KV Cache = 2 × batch_size × num_layers × num_kv_heads × head_dim × max_seq_len × bytes_per_element

Breaking it down:

• 2x = Key + Value
• batch_size = concurrent sequences being processed
• num_layers = transformer layers
• num_kv_heads = KV heads (may be less than query heads with GQA/MQA)
• head_dim = dimension per head
• max_seq_len = maximum sequence length
• bytes_per_element = precision (2 for FP16, 1 for FP8)

Simplified formula: KV Cache ≈ 2 x batch_size x num_layers x hidden_size x max_seq_len x bytes_per_element (where hidden_size = num_kv_heads x head_dim)

Example for Qwen2.5-7B:

• Layers: 28
• Hidden size: 3584
• KV heads: 4 (uses GQA)
• Head dim: 128
• Precision: FP16 (2 bytes)

Per token per sequence: = 2 x 28 x 4 x 128 x 2 bytes = 57,344 bytes ~ 0.056 MB per token

For 4K context (4096 tokens) = 0.056 MB x 4096 = 229 MB per sequence. For batch_size=32: 229 MB × 32 = 7.3 GB.

3. Activation Memory (usually small for inference)

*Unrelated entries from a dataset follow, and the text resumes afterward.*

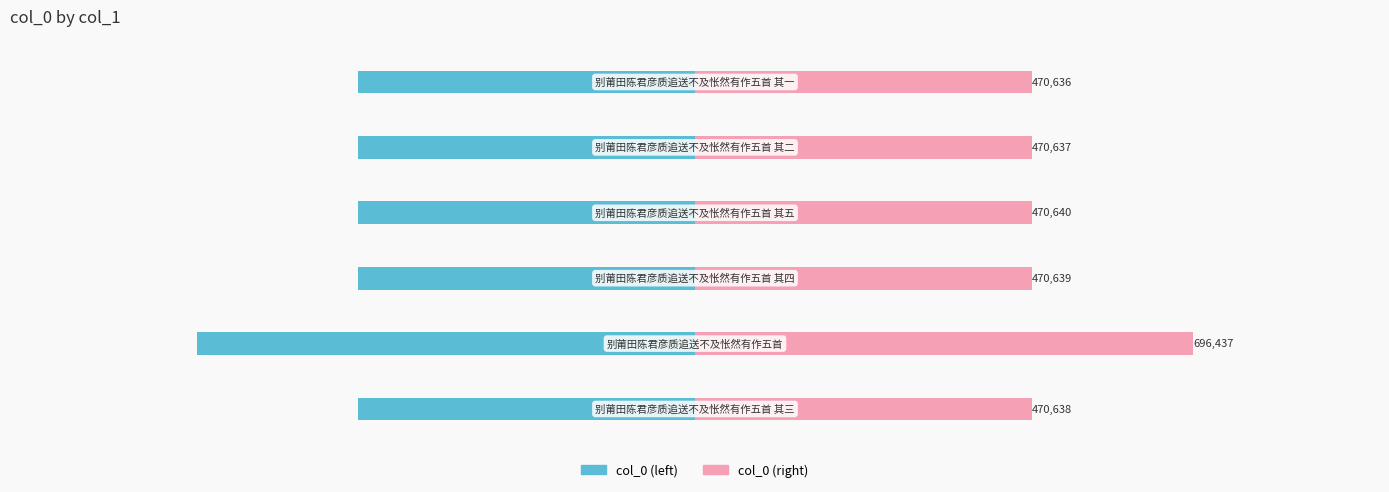

How many bars are there in total?

12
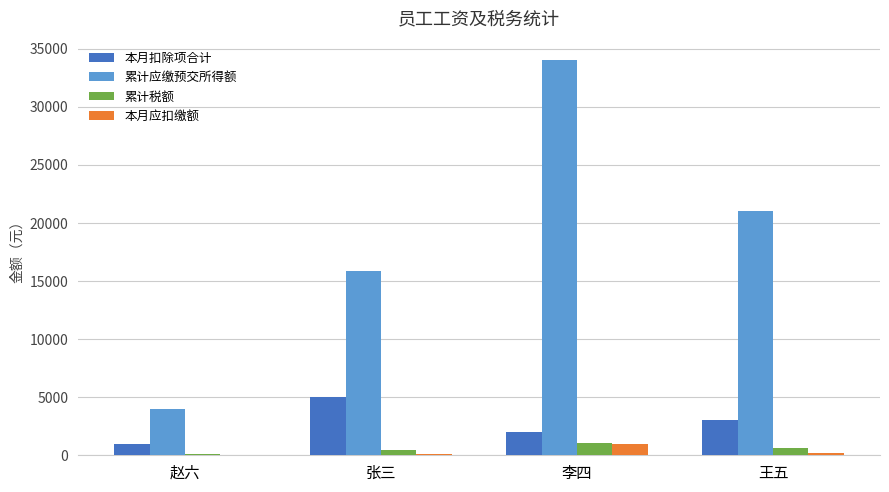

What is the difference between the 累计税额 values at 李四 and 王五?

390.0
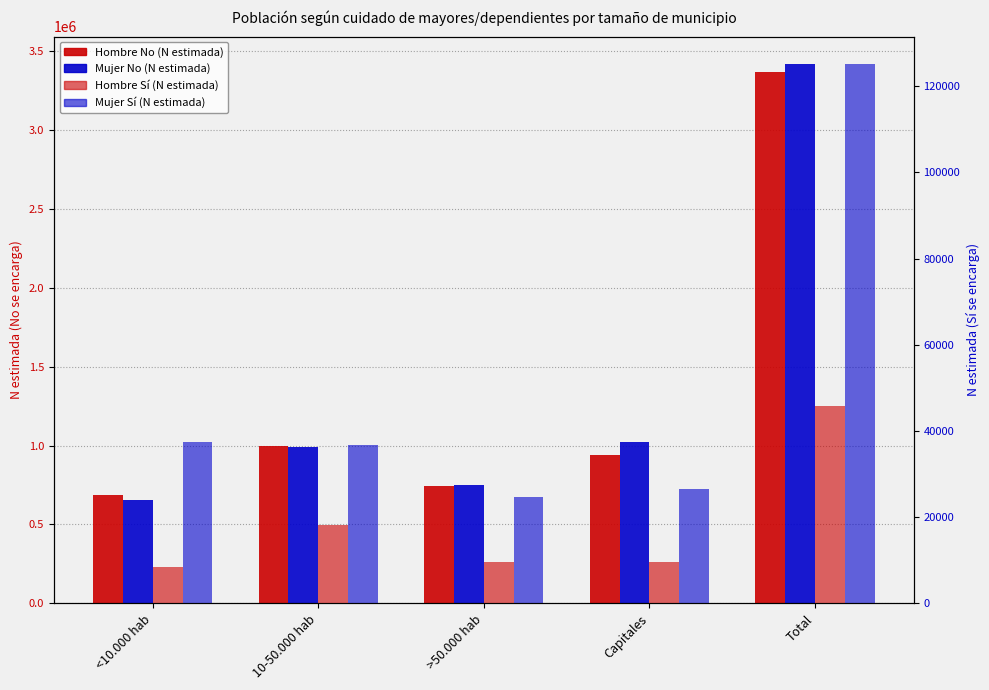

The value of Mujer No (N estimada) at <10.000 hab is 655669. True or false?

True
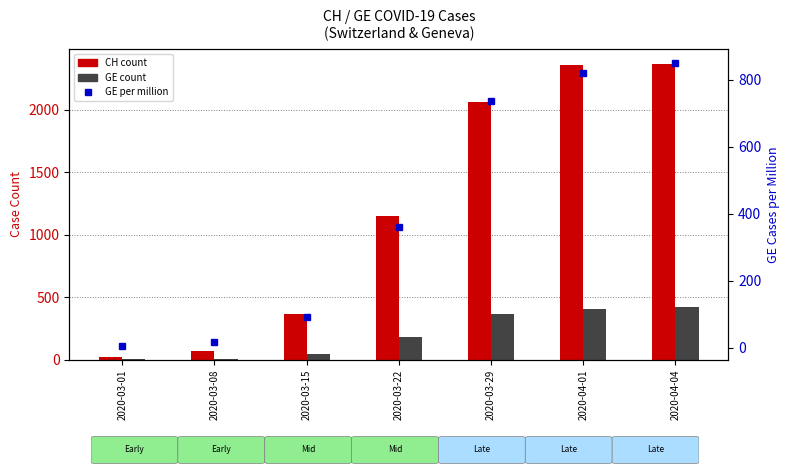

True or false: GE count has a value of 210.6 at 2020-03-29.

False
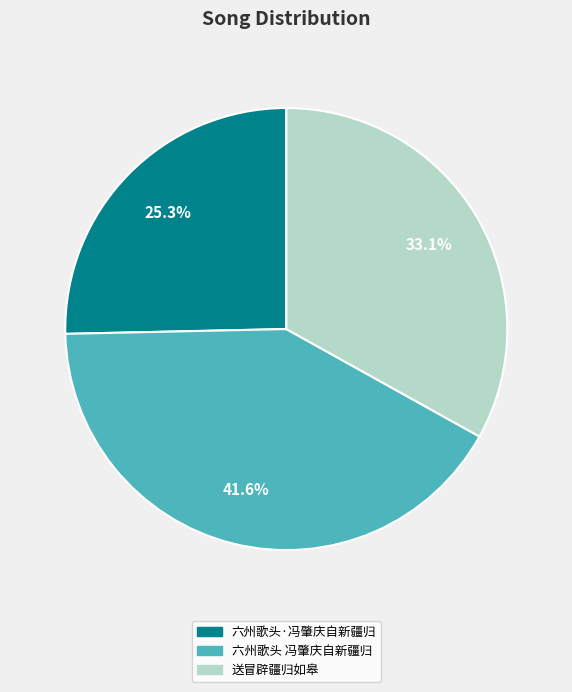

The 送冒辟疆归如皋 slice represents 33% of the pie. True or false?

True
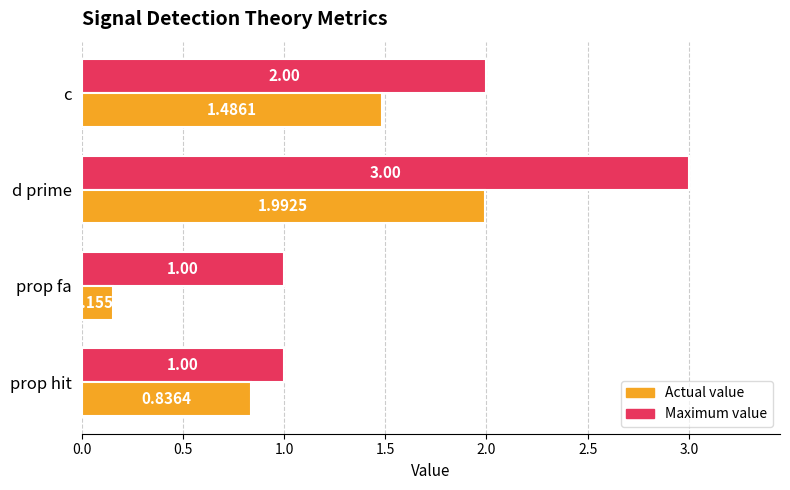

Rank the categories by Actual value value from lowest to highest.

prop fa, prop hit, c, d prime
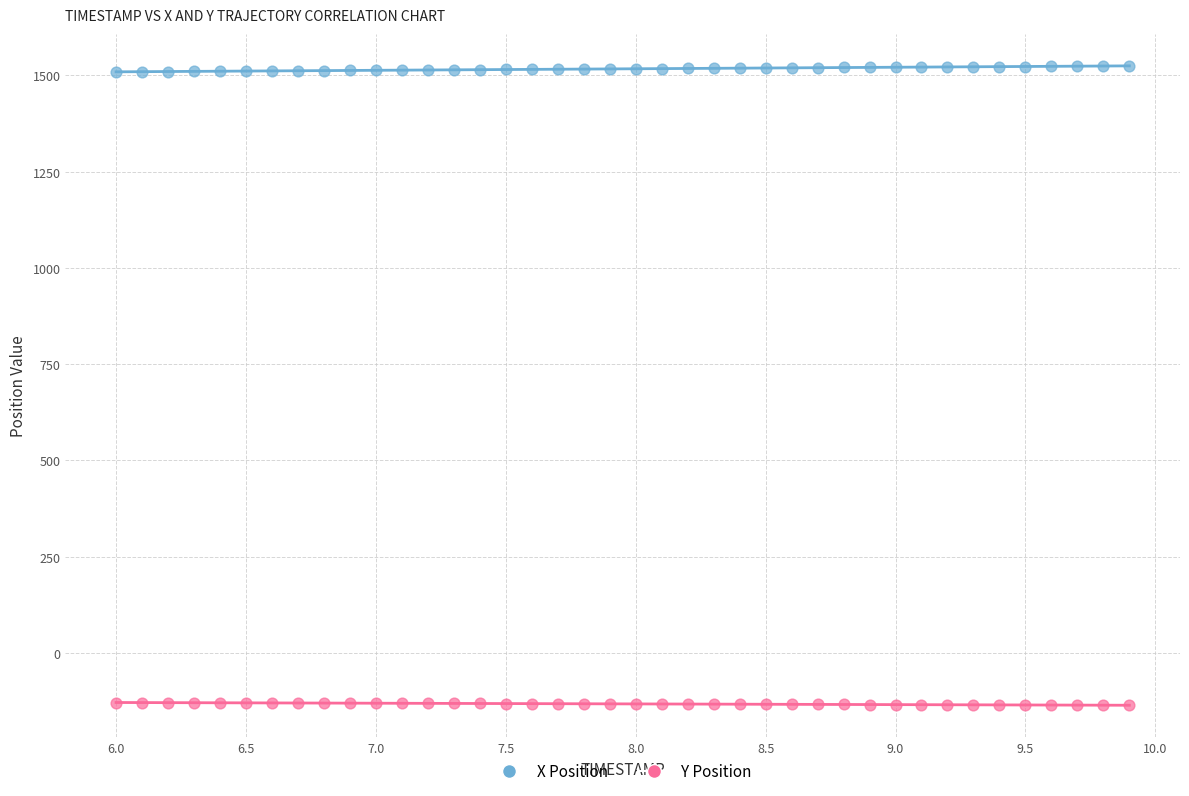

Which series contains the highest Y value?

X Position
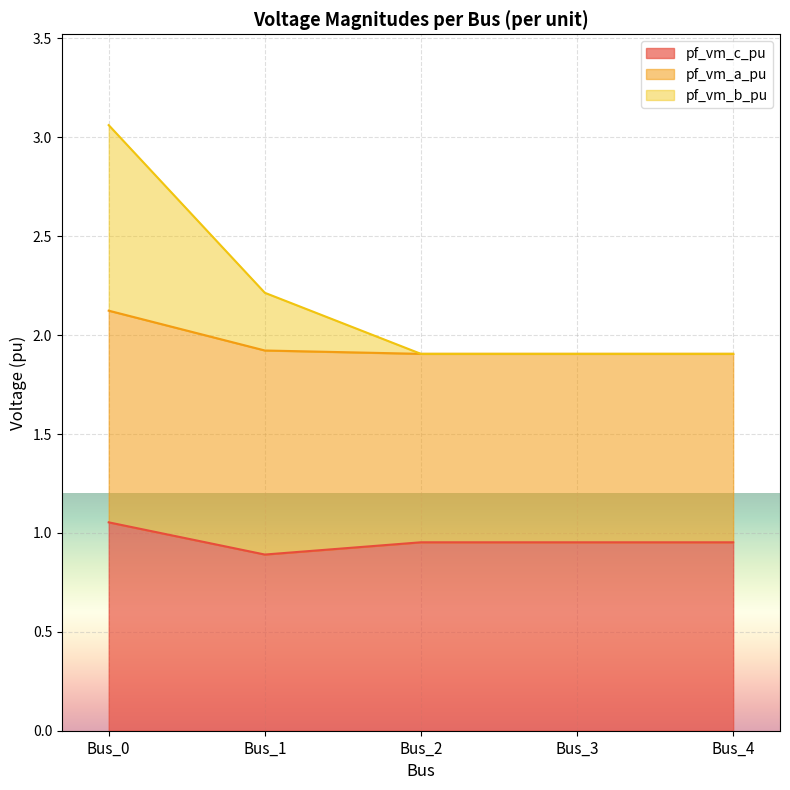

What is the total value across all series at Bus_1?

2.2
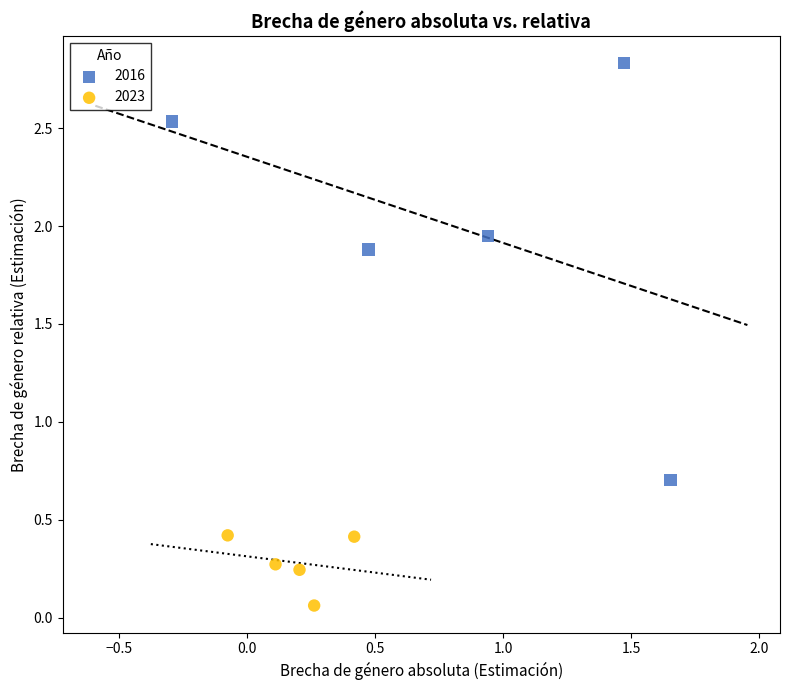

Which series contains the lowest Y value?

2023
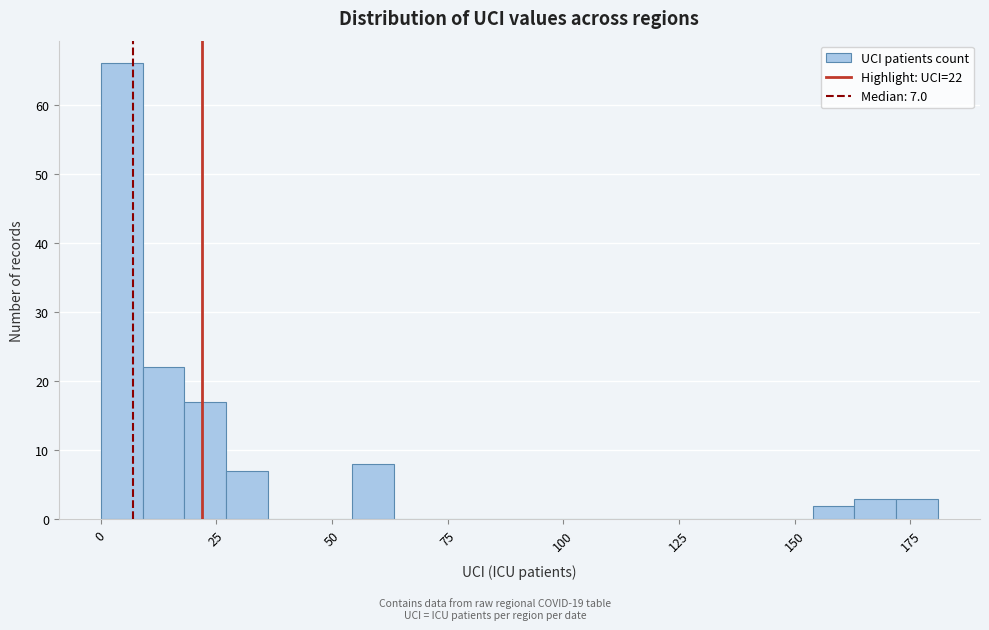

Around what value on the x-axis is the tallest bar? Give the approximate position of its centre, as read against the axis.

5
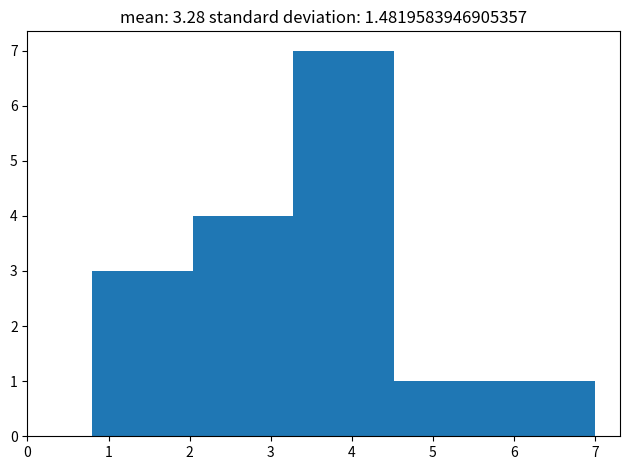

Over which range of the x-axis is the bar tallest?

3.28 to 4.52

Activation Memory ~ batch_size x seq_len x hidden_size x bytes_per_element x num_layers

For inference this is typically ~1-2 GB depending on batch size.

4. Overhead

• CUDA context: ~1-2 GB
• Framework overhead: ~1-2 GB
• Total overhead: ~2-4 GB

Now let’s do the actual calculation for my setup. I’m using a single H100 with 80GB of memory, running Qwen2.5-7B at FP16 precision.¹

Model Parameters:

• 7B parameters × 2 bytes (FP16) = 14 GB

KV Cache per sequence:

• Per token: 2 × 28 layers × 4 heads × 128 dim × 2 bytes = 57,344 bytes ≈ 0.056 MB
• For max sequence length of 8192 tokens: 0.056 MB × 8192 = 458 MB per sequence

Activations:

• ~1.5 GB (relatively constant for inference)

Overhead:

• ~3 GB (CUDA + framework)

Total memory budget:

• H100 total: 80 GB
• Used by model: 14 GB
• Used by activations: 1.5 GB
• Used by overhead: 3 GB
• Available for KV cache: 80 - 14 - 1.5 - 3 = 61.5 GB

Maximum batch size:

• 61.5 GB ÷ 0.458 GB per sequence ≈ 134 sequences

So theoretically I could support ~134 concurrent sequences, but in practice I set the max batch size to 128 for a nice batch size number and some safety margin. With this configuration (H100, batch size 128, chunked prefill enabled), I can now run a full Tau benchmark evaluation in under ten minutes for $0.33 per million tokens. The timeout errors are gone, throughput is maximized, and I’m not paying for GPU capacity I don’t need. Bosh.